IFEMA Madrid, Spain, 1-4 June 2015
1-4 June 2015 | IFEMA Madrid
Th P3 09
Creating a 3D Geologic Model for 2D Depth
Migration in the Peruvian Andes
R.W. Vestrum* (Thrust Belt Imaging), J. Vilca (CEPSA Perú), M. Di Giulio
Colimberti (CEPSA E & P) & D.K. Ellison (Thrust Belt Imaging)
SUMMARY
The exploration block is located in the northern part of Ucayali Basin, in the backarc of the Andes
mountains. The exploration target is in a compressive structure with high-angle faults caused by the
reactivation of a normal fault. Typical to many foothills exploration settings, the block has comprehensive
2D coverage but not 3D surveys at the present time.
The exploration team chose anisotropic PSDM for the seismic data to correct for the pull-up below the
structure. The data was low in data density and high in noise content, which made data-driven
tomographic inversion unstable. The interpretive model-building process needs as many geologic and
seismic constraints as possible to converge to an optimum velocity model.
Our desire to impose additional geologic constraints to the velocity model coupled with our concern about
having a consistent velocity model across the block led us to build a 3D model from which we could
extract a 2D model for each individual line. The method was highly effective for lines parallel to dip
across the crest of the structure, but the models extracted from the 3D volume for lines oblique to the
structure required further attention.
1-4 June 2015 | IFEMA Madrid
77th
EAGE Conference & Exhibition 2015
IFEMA Madrid, Spain, 1-4 June 2015
Introduction
The exploration block is located in the northern part of Ucayali Basin, inside the Pachitea Sub-basin.
In plate-tectonics terms the study area is located in the backarc of the Andes mountains, as illustrated
in Figure 1. The exploration target is in a compressive structure with high-angle faults caused by the
reactivation of a normal fault. Above the exploration targets is a broad monoclinal fold. The folding
and faulting of the strata above the target imposes lateral velocity variation and dipping anisotropy,
which caused imaging and position problems on the time-migrated images. This block has
comprehensive 2D coverage. The acquisition design intentionally worked to avoid out-of-plane
effects, by shooting the majority of the lines along the dip direction and strike lines over the crest of
the monocline to tie the lines.
Figure 1 Tectonic setting of the intramontane foreland basin (modified from Jordan, 1995).
2D seismic data is still common in foothills areas due to rough surface conditions and surface access.
The foothills of the Peruvian Andes has the added challenge of heavy vegetation to complicate field
logistics. It is worthwhile improving technology and workflows for 2D data to ensure that resource
companies can minimize exploration risks when faced with the limitation of 2D seismic coverage.
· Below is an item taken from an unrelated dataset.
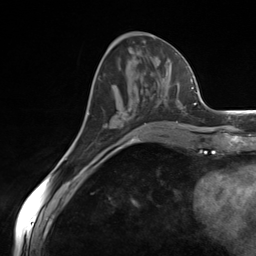
Breast MRI (dynamic contrast-enhanced), one axial slice; position 57 of 124 along the scan axis; cropped to one breast; dynamic contrast-enhanced series, time point 2 of 7 at this slice position (early post-contrast); 3 T; TE 1.8 ms, TR 4.7 ms; 256 × 256 image matrix, field of view 150 × 150 mm. Female patient.
Annotated regions visible in this slice (semi-automatic segmentation, software-assisted and operator-edited):
- enhancing-tissue mask used for the functional tumour volume (all voxels passing the contrast-enhancement thresholds inside the analysis volume; usually the tumour): bounding box <100,108,185,157> (left, top, right, bottom; pixels)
Concerns about potential imaging problems and lateral-position errors caused by velocity
heterogeneity and anisotropy led the team to apply prestack depth migration (PSDM) to correct for
these wave-propagation effects. Another strong motivation for the application of PSDM was to have
the seismic data mapped into the depth domain, so the vertical scale of the seismic section was in
depth instead of time. If the velocity model on a 3D volume images reflectors that tie the well depths
and the velocity model follows the geologic strata in a spatial sense, the seismic depths in unexplored
areas of the volume can be reasonably predictive for the depths of new drilling targets (Vestrum et al,
2009). On this block, we were concerned that underconstrained velocity variations from line to line
could create false structure in the final 3D map of the reservoir.
Seismic data from foothills areas tends to be low in data density and high in noise content, which
often makes data-driven velocity-model-building methodologies unstable. The model-building
process needs as many geologic and seismic constraints as possible to converge to a velocity model
that optimizes the seismic image and maps the seismic reflectors to depths that correlate with the
geologic depth from wells. For this project, the processors worked closely with the interpretation team
and structural geologist to ensure that the final model was geologically constrained in 3D.
1-4 June 2015 | IFEMA Madrid
77th
EAGE Conference & Exhibition 2015
IFEMA Madrid, Spain, 1-4 June 2015
Our desire to impose additional geologic constraints to the velocity model coupled with our concern
about having a consistent velocity model across the block led us to build a 3D model to use for 2D
depth migration of each individual line.
Method
The velocity-model interpretation team consisted of a structural geologist, the seismic interpreter, and
a seismic quality specialist from the exploration company and two processors specializing in depth
imaging from the data-processing company. As mentioned above, with the low signal-to-noise ratios
on the data, the team used a geologically constrained, interpretive approach to building the subsurface
velocity model for depth migration, as described by Vestrum (2007).
Starting with a few 2D lines and the regional structural interpretation of the structure (Figure 2), the
data processors iterated through a range of velocities and gradients to get an approximate velocity
profile for the data. The second step was to calibrate the velocity model so that the migrated reflector
depths tied the well tops without further depth scaling. Historically (Schultz, 1998), depth migration
required additional depth scaling after PSDM, but since correcting for seismic anisotropy in depth
imaging, we expect the migration velocity to yield reflector depths that are accurate to within a
seismic wavelength or less (e.g., Kirtland Grech et al, 2003, Isaac and Lawton, 1999, Vestrum et al,
1999).
Figure 2 Regional cross section from structural modelling showing the exploration block.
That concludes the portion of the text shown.